
        No buscaba, en todo caso, Jesucristo en primer lugar solucionar las situaciones humanamente lamentables, como las muchas enfermedades de la gente de su tiempo o el hambre de la multitud, en esta ocasión. Más bien quería que lo aceptaran como Salvador que venía con el Evangelio; es decir, la gran noticia, para toda la humanidad, de que por Él y en Él estábamos destinados a vivir la Vida de Dios. Concretamente, ese alimento que sació el hambre de la multitud, que milagrosamente les había concedido, era ante todo un preludio del Pan de Vida eterna –su propio cuerpo y su sangre– que, dentro de poco, les iba a ofrecer como alimento. Un alimento, en verdad, para la Vida eterna, que es la única vida propia de los hijos de Dios. Un alimento, según las palabras del mismo Cristo, imprescindible para esa Vida: si no coméis la carne del Hijo del Hombre y no bebéis su sangre, no tendréis vida en vosotros.

        Jesús se expresaba con gran claridad, aún sabiendo que bastantes no querrían aceptar sus palabras. Los suyos, sin embargo, con Pedro a la cabeza, creen en Él. Tú tienes palabras de vida eterna, confiesa el Príncipe de los Apóstoles. Pero muchos a partir de entonces se apartaron de su compañía. Como sucede en nuestro tiempo, la bondad intachable del Maestro, su autoridad indiscutible y la infinidad de prodigios sobrehumanos y evidentes, resultan irrelevantes, no significan nada, cuando no se quiere creer. Cuando lo único que interesa, lo que se aprecia por encima de todo, es el propio criterio inamovible, las verdades más notorias extrañan, se acogen como un insulto que no vale la pena escuchar.

• Datos proporcionados
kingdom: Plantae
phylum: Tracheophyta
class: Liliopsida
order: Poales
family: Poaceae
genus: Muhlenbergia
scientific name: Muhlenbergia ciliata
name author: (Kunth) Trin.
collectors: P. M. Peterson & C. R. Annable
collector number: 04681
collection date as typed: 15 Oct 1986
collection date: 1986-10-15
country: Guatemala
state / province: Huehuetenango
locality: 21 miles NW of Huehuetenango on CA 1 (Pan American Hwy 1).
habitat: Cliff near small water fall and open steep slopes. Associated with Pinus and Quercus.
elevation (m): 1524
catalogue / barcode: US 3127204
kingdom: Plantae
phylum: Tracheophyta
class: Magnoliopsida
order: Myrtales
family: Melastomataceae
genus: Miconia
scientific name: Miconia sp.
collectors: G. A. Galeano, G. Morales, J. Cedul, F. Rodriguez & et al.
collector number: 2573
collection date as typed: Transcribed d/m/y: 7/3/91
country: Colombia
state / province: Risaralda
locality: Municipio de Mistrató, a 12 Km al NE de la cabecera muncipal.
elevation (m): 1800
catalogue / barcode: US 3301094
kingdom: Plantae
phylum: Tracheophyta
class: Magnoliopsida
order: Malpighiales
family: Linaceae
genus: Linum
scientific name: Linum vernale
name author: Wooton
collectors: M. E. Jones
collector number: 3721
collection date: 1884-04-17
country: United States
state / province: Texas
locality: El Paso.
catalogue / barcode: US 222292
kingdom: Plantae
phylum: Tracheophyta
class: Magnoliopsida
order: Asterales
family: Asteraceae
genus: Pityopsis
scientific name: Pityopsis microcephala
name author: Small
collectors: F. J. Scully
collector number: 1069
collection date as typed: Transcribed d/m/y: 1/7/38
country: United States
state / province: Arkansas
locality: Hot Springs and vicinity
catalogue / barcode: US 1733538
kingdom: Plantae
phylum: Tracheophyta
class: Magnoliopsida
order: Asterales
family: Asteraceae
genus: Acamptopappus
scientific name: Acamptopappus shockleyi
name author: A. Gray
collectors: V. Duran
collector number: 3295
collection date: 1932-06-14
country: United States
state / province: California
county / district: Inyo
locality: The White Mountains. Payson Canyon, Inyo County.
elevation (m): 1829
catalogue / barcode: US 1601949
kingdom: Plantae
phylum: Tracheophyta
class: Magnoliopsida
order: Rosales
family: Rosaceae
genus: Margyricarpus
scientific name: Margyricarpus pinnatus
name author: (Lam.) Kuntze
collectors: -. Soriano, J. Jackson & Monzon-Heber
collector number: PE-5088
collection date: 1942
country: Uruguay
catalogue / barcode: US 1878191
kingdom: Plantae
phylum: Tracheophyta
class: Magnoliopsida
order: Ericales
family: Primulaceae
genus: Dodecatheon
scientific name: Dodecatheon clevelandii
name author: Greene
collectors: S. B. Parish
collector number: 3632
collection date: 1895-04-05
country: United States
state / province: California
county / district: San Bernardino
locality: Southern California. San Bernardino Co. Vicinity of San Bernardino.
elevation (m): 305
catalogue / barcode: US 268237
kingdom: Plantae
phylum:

• Lista de tareas
a – Contesta estas preguntas con lo que dice el fragmento sobre el Pan de Vida:
(i) ¿Qué era ante todo el alimento que sació el hambre de la multitud?
(ii) ¿Quién va a la cabeza de los suyos que creen en Jesús?
(iii) ¿Qué hicieron muchos a partir de entonces?
b – Resume en menos palabras el párrafo del fragmento sobre el Pan de Vida que empieza con "Jesús se expresaba con gran claridad", sin perder sus datos principales.
c – Escribe lo que sigue del fragmento sobre el Pan de Vida, a partir de su última oración.

• Respuestas por número
a –
(i) Un preludio del Pan de Vida eterna, su propio cuerpo y su sangre.
(ii) Pedro.
(iii) Se apartaron de su compañía.

b – Jesús hablaba con claridad, aunque sabía que bastantes no aceptarían sus palabras. Los suyos, con Pedro a la cabeza, creen en Él, y Pedro confiesa que tiene palabras de vida eterna. Sin embargo, muchos se apartaron de su compañía desde entonces. Como en nuestro tiempo, la bondad del Maestro, su autoridad y sus prodigios no significan nada para quien no quiere creer. Para quien solo aprecia su propio criterio, las verdades más notorias son un insulto que no vale la pena escuchar.

c –
        Hoy como ayer, parece incomprensible en tantos ambientes que el amor de Dios por sus hijos le lleve a darnos su misma Vida alimentándonos de Sí. Tendríamos que purificarnos del egoísmo y la desconfianza que nos reducen a la pequeñez de nosotros mismos, que tan grande, sin embargo, se nos antoja. Nuestro Dios, se nos ha mostrado generoso hasta el extremo, y con una generosidad espléndida, también en lo humano, para que pudiéramos apreciarlo con nuestros propios ojos. Pero, además, ha dispuesto que podamos alcanzar todo el tesoro de su Amor, ese que nos enriquece con la Vida Eterna, con la misma facilidad con que tomamos el alimento más común y accesible para todos.

        Supliquemos a la Trinidad Beatísima nos conceda contemplar el proyecto salvador de Dios para el hombre con creciente gratitud, según vamos madurando en nuestra vida cristiana. Que desechemos bruscamente, con decisión incuestionable la más mínima duda acerca de ese Amor insondable que Dios, Padre Nuestro, profesa a cada uno. También cuando no lo merecemos por nuestros pecados e indiferencias, también cuando se nos ocurre pensar –juzgando a Dios– que, de querernos, nos trataría de otro modo o no permitiría ciertas cosas... que no comprendemos. No es razonable intentar un diálogo con Dios como de igual a igual. Reconociendo nuestra verdad, nos vemos de inmediato limitados –también en la inteligencia– frente al Infinito en todos los sentidos. Reconozcamos, pues, que nuestra mente no llega ...y lo razonable, en consecuencia, es que detener la razón, pero no "pedir cuentas a Dios".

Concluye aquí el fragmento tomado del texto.